Social governance in the new Chinese sense takes us beyond the old vocabulary of liberal democracy and into a transformation of the relations between people and government. In some respects the crisis that is current as I write, the spread of the COVID-19 virus from its original source in Wuhan through China and out into the wider world illustrates much of what is special in Chinese governance.

I have elsewhere added to the regular description of China as a civilization as well as a country by calling it a corporation too. That is something of an exaggeration to make a point. But it certainly is a corporate entity, on a scale that the world has never seen before.

The people are bonded into a program of change and reconstruction that requires each and every one of them to contribute to the centenary goals and a vast number of subsidiary targets. The Party requires an ideological discipline of its members as well as commitment from the people to the 12 socialist values. Every community, enterprise, governmental organ, social body must have its accompanying Party group.

The result has been the remarkable growth in the power and prosperity of the Chinese people. Corporate bodies with a hierarchic structure can pass instructions downwards with speed and reliability. What they find difficult is to facilitate feedback from the lower levels to the top.

This is not peculiar to China. In the West governments and corporations time and again try to silence whistle-blowers, who aim to draw the attention of the leadership to misdeeds by employees lower down, or sometimes bring to public attention criminal behavior by the leaders. Equally those at the top find it difficult to learn from the good ideas those at the bottom might have. This is an endemic structural problem for all large organizations.

By contrast the upside of China's governance was demonstrated very soon after the outbreak of the virus was recognized. The world gasped in amazement as a hospital in Wuhan was built in less than 10 days. The measures that have been taken to contain the virus have demonstrated the extraordinary discipline and courage of Chinese people when called upon to support a national cause.

The dramatic achievements of China, both in this example, and also ever since reform and opening-up, are in part a product of its governance system, but in this case very much attributable to its specifically Chinese features rather than ones it shares with all large organized bodies.

China's social governance has features that remove it from any facile comparisons with Western ideas of representative democracy. Indeed as I argued recently in a newspaper article in Reference News (CanKaoXiaoXi, January 3, 2020, p.11) it really deserves to be recognized as a new type of rule for the global age in which we live.

The big challenge for any nation at this time is to maintain control over and guide the technologies that drive our economies and social relations. At the height of the triumphalism of modernity in the early part of the last century the term technocracy arose to describe the way technical experts and impersonal systems were dominating government.

At this time in the West populism is very much a reaction against the class that benefits from that expertise. China's leadership of the people through the Party provides oversight and checks over the machine at all levels in the great hierarchic system that constitutes any modern nation-state.
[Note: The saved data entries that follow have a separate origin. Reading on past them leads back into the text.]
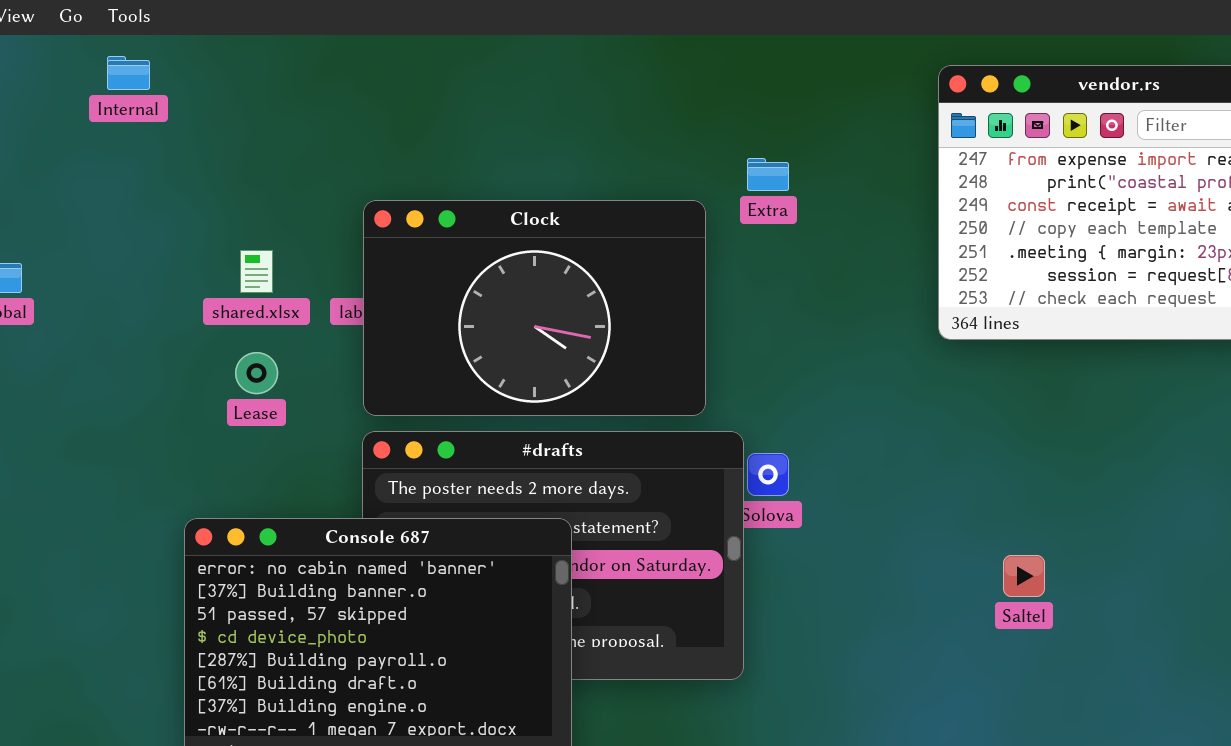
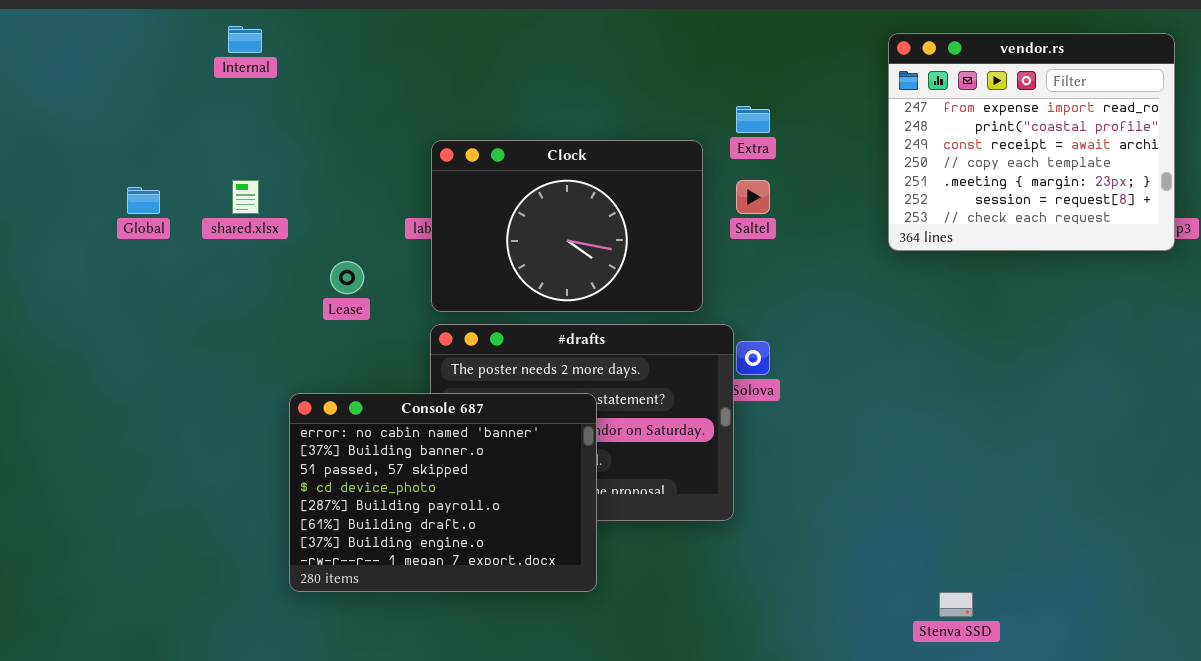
shared.xlsx: [240,250,273,293] -> [232,180,259,214], moved
Saltel: [1003,555,1045,597] -> [736,180,770,214], moved

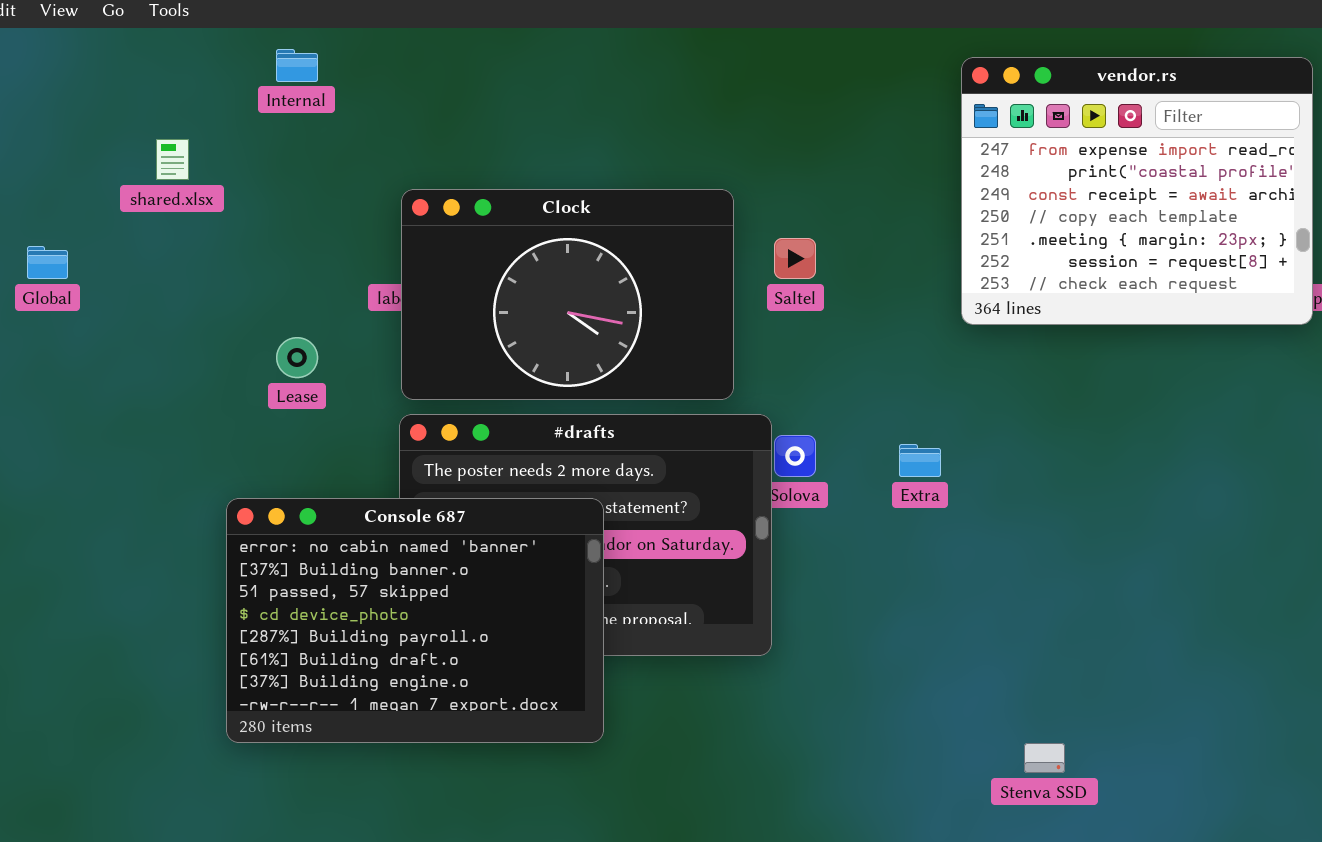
Internal: [228,26,262,53] -> [276,49,318,82], moved
Extra: [736,106,770,133] -> [899,444,941,477], moved
shared.xlsx: [232,180,259,214] -> [156,139,189,180], moved

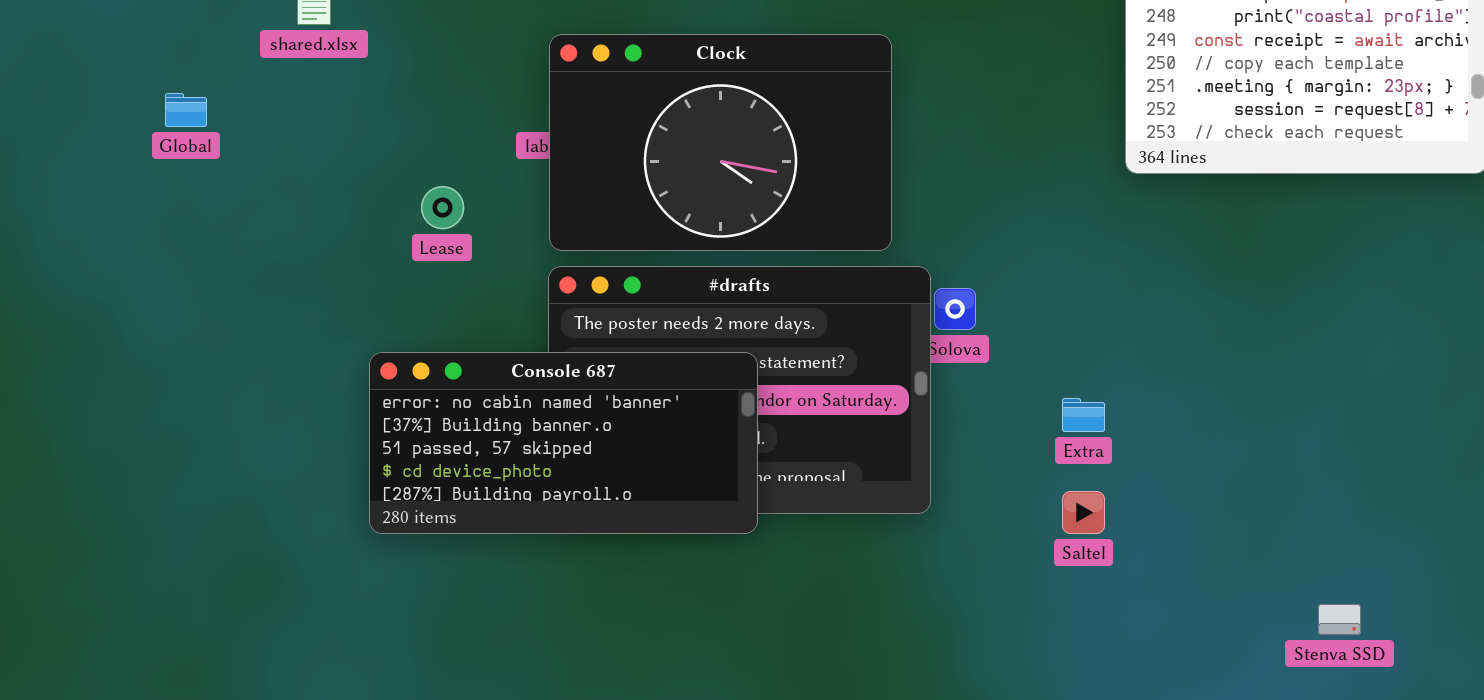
Saltel: [774,238,816,279] -> [1062,491,1105,534], moved
Extra: [899,444,941,477] -> [1062,398,1105,432], moved
Console 687: [226,498,604,743] -> [369,352,758,534], resized
Stenva SSD: [1024,743,1065,773] -> [1318,604,1361,635], moved

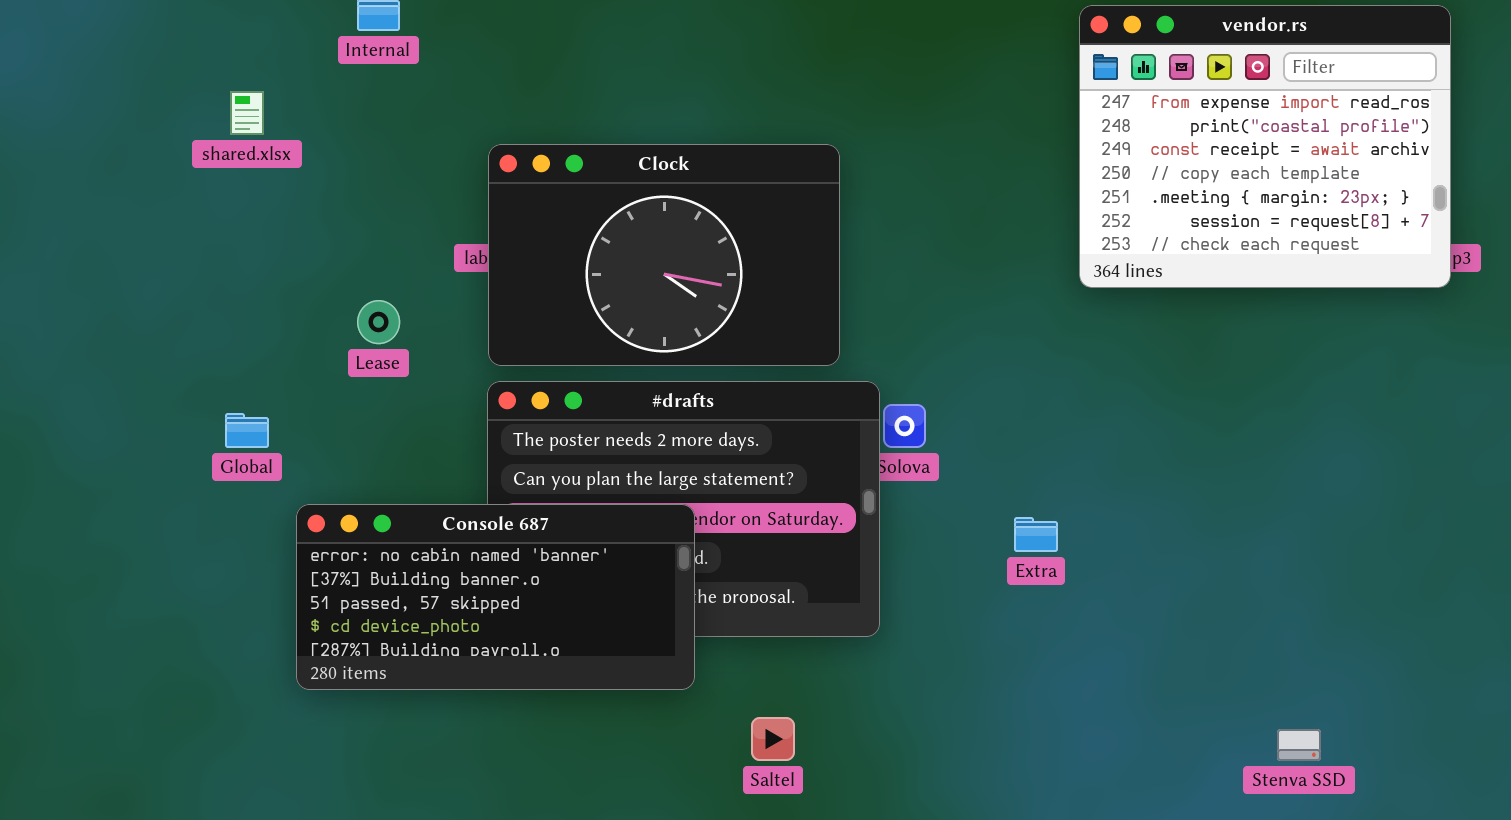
Global: [165,93,207,127] -> [225,413,269,448], moved
Console 687: [369,352,758,534] -> [296,504,695,690], moved
Saltel: [1062,491,1105,534] -> [751,717,795,761], moved

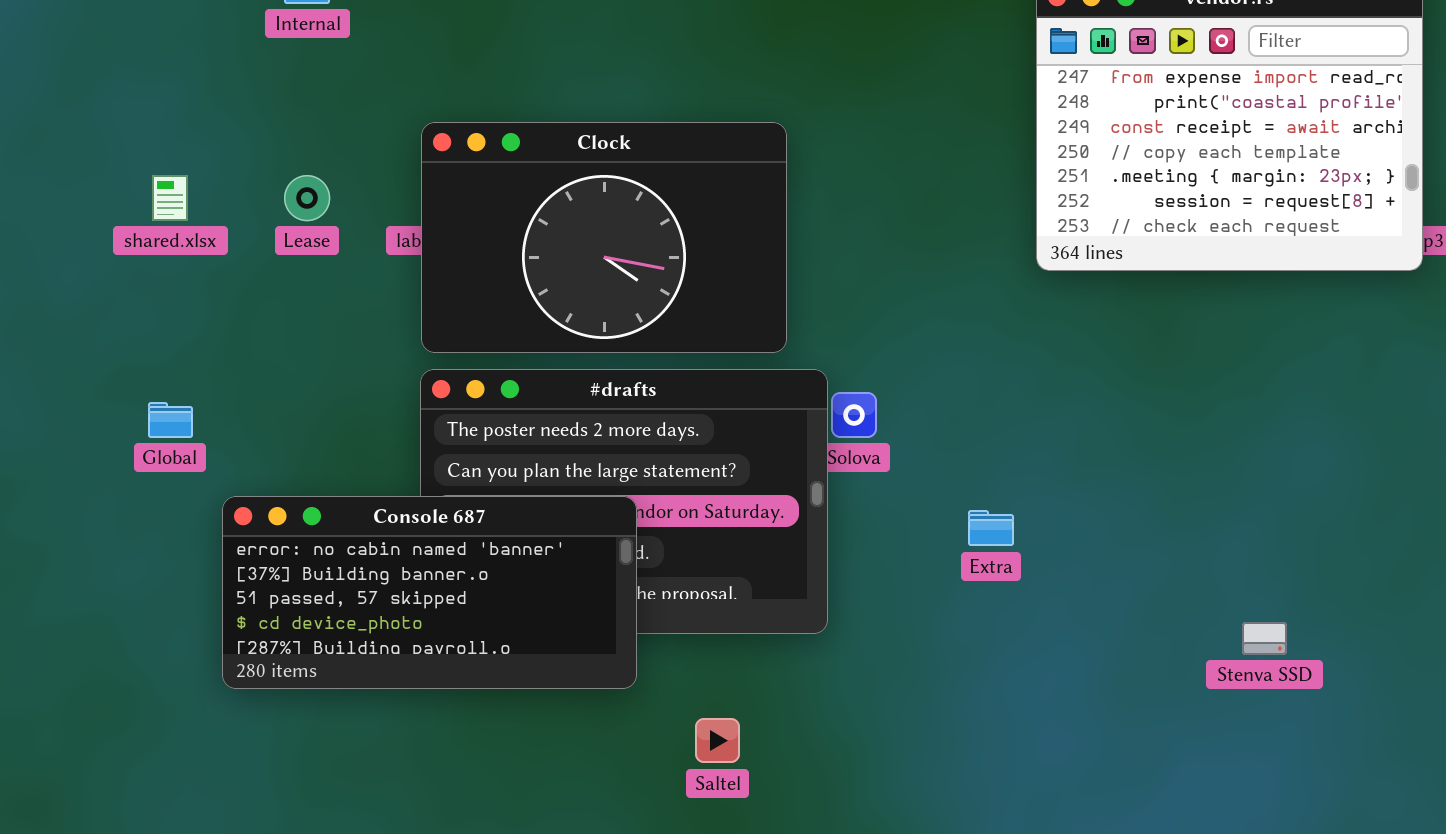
shared.xlsx: [230,91,264,135] -> [152,175,188,221], moved
Lease: [357,300,400,344] -> [284,175,330,221], moved
Stenva SSD: [1277,729,1321,761] -> [1242,622,1287,655], moved

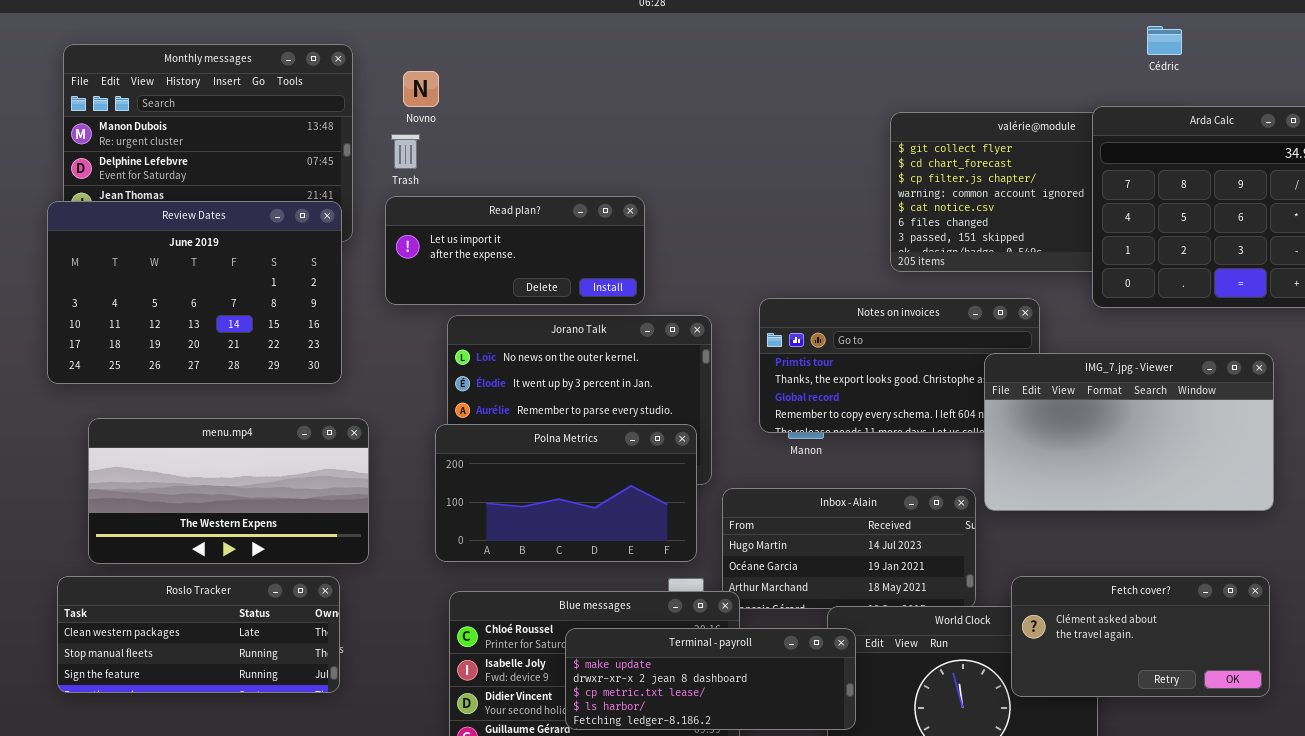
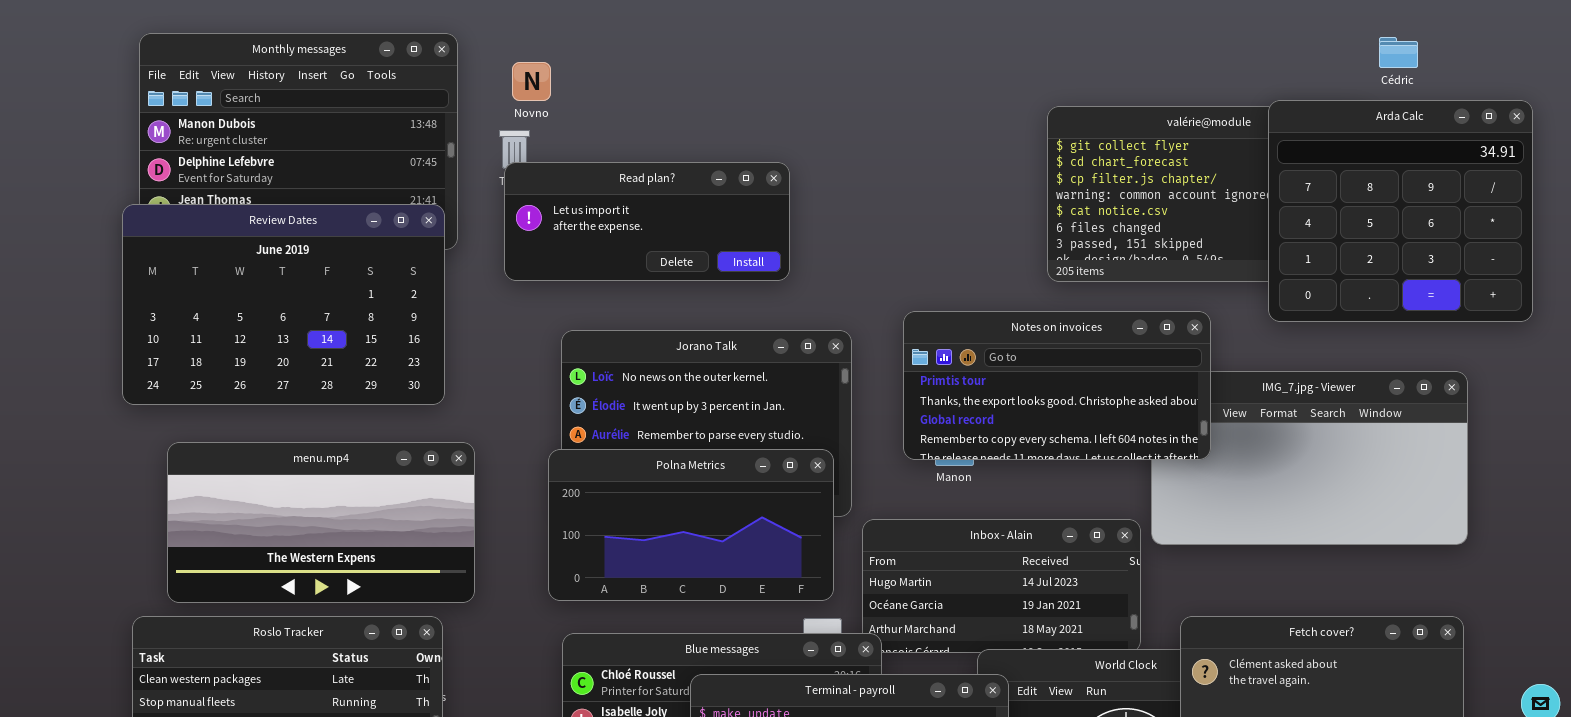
Cédric: [1147,26,1182,55] -> [1379,37,1418,68], moved
Read plan?: [385,196,645,305] -> [504,162,790,281], moved
Notes on invoices: [759,298,1040,433] -> [903,311,1211,460], raised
It aspires to human control over the system that has led me to suggest in that article we need to describe it with a new term, "humanocracy", rule by human beings.

In the coming period, where technology creates robots, vehicles carry us without human drivers, and artificial intelligence designs vaccines, it is precisely the place of human beings in the system that surrounds them that becomes an existential problem, matching the very survival of our species on this planet.

The author is currently a Fellow of the Academy of Social Sciences in the UK, in the past he has been President of the British Sociological Association, Editor of its Journal Sociology and founding editor of International Sociology, Journal of the International Sociological Association.